A pesquisa da CNI sobre o otimismo de micro e pequenas indústrias do país, divulgada ontem, aponta quais são os principais empecilhos para um maior crescimento de tais empresas. A falta ou o alto custo de insumos continua como principal obstáculo. A pesquisa também atesta que, segundo os empresários ouvidos, a ausência e o alto custo de matérias-primas também se refletem na dificuldade de elevar estoques. 

Segundo Alexandre Mol, presidente do Conselho da Micro e Pequena Empresa da Federação das Indústrias de Minas Gerais (Fiemg), o cenário pode servir de estímulo para uma mudança no perfil de produção das pequenas empresas nacionais – que passariam a ter o foco de atuação concentrado em fornecer matérias-primas para o restante do parque industrial. “A pandemia nos mostrou o quanto estamos atrelados a uma dependência dos produtos chineses. A capacidade de modificação e adaptação das pequenas indústrias poderia nos dar um novo fôlego se passássemos a ver neste setor uma fonte de produção destes insumos”, explica o representante da Fiemg.

+ + + +

▸ **LISTA DE ATIVIDADES**:
A - No texto sobre a pesquisa da CNI, transcreva tudo o que vai desde "Segundo Alexandre Mol, presidente" até "representante da Fiemg.".
B - Segundo o texto sobre a pesquisa da CNI, qual continua sendo o principal obstáculo ao crescimento das micro e pequenas indústrias?
C - Dê seguimento ao texto sobre a pesquisa da CNI a partir do ponto em que ele termina.

▸ **LINHAS FORNECIDAS**:
+ + + +

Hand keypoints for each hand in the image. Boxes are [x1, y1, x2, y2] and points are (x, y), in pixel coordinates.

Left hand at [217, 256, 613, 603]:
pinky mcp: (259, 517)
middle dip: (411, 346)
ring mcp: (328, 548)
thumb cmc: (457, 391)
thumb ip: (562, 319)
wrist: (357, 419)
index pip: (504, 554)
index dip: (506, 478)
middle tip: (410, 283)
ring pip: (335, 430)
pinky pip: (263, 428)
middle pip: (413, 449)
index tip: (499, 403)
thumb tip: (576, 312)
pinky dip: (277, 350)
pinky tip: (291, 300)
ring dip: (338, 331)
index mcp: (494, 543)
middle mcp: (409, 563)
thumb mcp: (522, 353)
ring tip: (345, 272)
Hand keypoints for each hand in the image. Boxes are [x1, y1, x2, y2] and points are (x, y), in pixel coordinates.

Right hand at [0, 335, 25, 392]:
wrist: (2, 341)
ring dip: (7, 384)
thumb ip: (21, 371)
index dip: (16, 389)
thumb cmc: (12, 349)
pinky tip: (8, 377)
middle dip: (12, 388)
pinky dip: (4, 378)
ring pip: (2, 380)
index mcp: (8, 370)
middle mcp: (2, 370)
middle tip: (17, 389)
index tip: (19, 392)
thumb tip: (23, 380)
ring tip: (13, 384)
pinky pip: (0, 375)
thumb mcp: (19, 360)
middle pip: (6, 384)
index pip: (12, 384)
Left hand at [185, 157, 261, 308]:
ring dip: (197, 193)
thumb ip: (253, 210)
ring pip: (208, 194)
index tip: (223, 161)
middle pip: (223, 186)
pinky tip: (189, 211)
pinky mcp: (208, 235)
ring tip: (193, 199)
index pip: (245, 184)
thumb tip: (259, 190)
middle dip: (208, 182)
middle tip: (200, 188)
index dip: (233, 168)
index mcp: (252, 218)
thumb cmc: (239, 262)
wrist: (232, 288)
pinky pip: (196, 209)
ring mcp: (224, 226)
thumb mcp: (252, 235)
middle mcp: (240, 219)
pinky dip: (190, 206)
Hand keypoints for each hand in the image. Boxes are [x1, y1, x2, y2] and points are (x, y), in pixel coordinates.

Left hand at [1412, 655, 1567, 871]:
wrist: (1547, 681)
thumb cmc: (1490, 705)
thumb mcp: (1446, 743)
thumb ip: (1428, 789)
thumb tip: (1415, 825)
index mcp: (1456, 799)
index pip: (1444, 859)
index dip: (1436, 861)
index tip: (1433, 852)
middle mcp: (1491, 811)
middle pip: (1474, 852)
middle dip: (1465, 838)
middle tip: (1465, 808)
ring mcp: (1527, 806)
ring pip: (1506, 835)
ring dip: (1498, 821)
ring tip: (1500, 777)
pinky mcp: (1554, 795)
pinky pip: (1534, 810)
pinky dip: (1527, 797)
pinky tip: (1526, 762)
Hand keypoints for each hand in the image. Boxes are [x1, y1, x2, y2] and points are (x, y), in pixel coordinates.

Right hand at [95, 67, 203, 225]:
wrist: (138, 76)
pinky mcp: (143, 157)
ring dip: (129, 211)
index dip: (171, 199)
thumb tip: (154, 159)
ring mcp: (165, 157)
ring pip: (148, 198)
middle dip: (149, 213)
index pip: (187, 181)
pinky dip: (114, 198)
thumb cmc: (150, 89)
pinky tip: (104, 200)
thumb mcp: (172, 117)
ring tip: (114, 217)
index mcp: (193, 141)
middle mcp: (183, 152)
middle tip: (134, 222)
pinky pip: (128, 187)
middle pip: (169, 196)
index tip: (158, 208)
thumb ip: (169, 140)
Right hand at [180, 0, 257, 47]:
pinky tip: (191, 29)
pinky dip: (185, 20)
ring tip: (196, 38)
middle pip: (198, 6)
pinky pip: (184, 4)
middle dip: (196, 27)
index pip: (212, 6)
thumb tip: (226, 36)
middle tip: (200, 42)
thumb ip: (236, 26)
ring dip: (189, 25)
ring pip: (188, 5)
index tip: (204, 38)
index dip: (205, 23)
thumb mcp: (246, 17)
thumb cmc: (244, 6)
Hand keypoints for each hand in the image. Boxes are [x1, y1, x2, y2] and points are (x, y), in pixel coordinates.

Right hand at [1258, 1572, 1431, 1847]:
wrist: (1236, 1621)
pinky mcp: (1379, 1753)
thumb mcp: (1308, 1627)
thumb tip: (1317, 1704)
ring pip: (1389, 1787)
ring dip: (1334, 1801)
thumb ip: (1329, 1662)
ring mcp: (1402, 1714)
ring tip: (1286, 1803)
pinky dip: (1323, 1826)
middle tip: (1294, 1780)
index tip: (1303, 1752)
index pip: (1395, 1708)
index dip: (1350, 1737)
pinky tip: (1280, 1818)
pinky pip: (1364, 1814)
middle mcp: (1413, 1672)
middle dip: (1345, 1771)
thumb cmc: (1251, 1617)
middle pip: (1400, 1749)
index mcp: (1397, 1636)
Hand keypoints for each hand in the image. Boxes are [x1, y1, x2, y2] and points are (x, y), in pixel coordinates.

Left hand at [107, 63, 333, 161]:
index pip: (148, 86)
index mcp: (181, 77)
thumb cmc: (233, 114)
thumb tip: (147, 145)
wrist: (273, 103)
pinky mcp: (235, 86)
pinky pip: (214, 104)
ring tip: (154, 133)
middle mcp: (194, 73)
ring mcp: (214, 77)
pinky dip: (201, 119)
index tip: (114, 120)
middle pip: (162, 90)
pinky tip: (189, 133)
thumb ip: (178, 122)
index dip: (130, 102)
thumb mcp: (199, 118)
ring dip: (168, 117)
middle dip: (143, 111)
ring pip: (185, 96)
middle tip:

+ + + +

▸ **RESPOSTAS POR TAREFA**:
A -
Segundo Alexandre Mol, presidente do Conselho da Micro e Pequena Empresa da Federação das Indústrias de Minas Gerais (Fiemg), o cenário pode servir de estímulo para uma mudança no perfil de produção das pequenas empresas nacionais – que passariam a ter o foco de atuação concentrado em fornecer matérias-primas para o restante do parque industrial. “A pandemia nos mostrou o quanto estamos atrelados a uma dependência dos produtos chineses. A capacidade de modificação e adaptação das pequenas indústrias poderia nos dar um novo fôlego se passássemos a ver neste setor uma fonte de produção destes insumos”, explica o representante da Fiemg.

B - A falta ou o alto custo de insumos.

C -
Crise hídrica

Mas, para conseguir alcançar tal cenário, outros entraves teriam que ser ultrapassados. Segundo os dados da CNI, a falta ou alto custo de energia também é apontado como um dos obstáculos ao crescimento das pequenas e microindústrias. Para o economista Paulo Casaca, do Ibmec, a possibilidade de uma crise hídrica deixaria ainda mais crítica a situação. “Não adianta falarmos em crescimento de parques produtivos se isso não estiver aliado ao aumento de infraestrutura. Estamos sob o risco de que a crise hídrica possa diminuir e muito a capacidade produtiva do país e não há demonstração de solução a curto prazo para esse problema”, avalia o economista.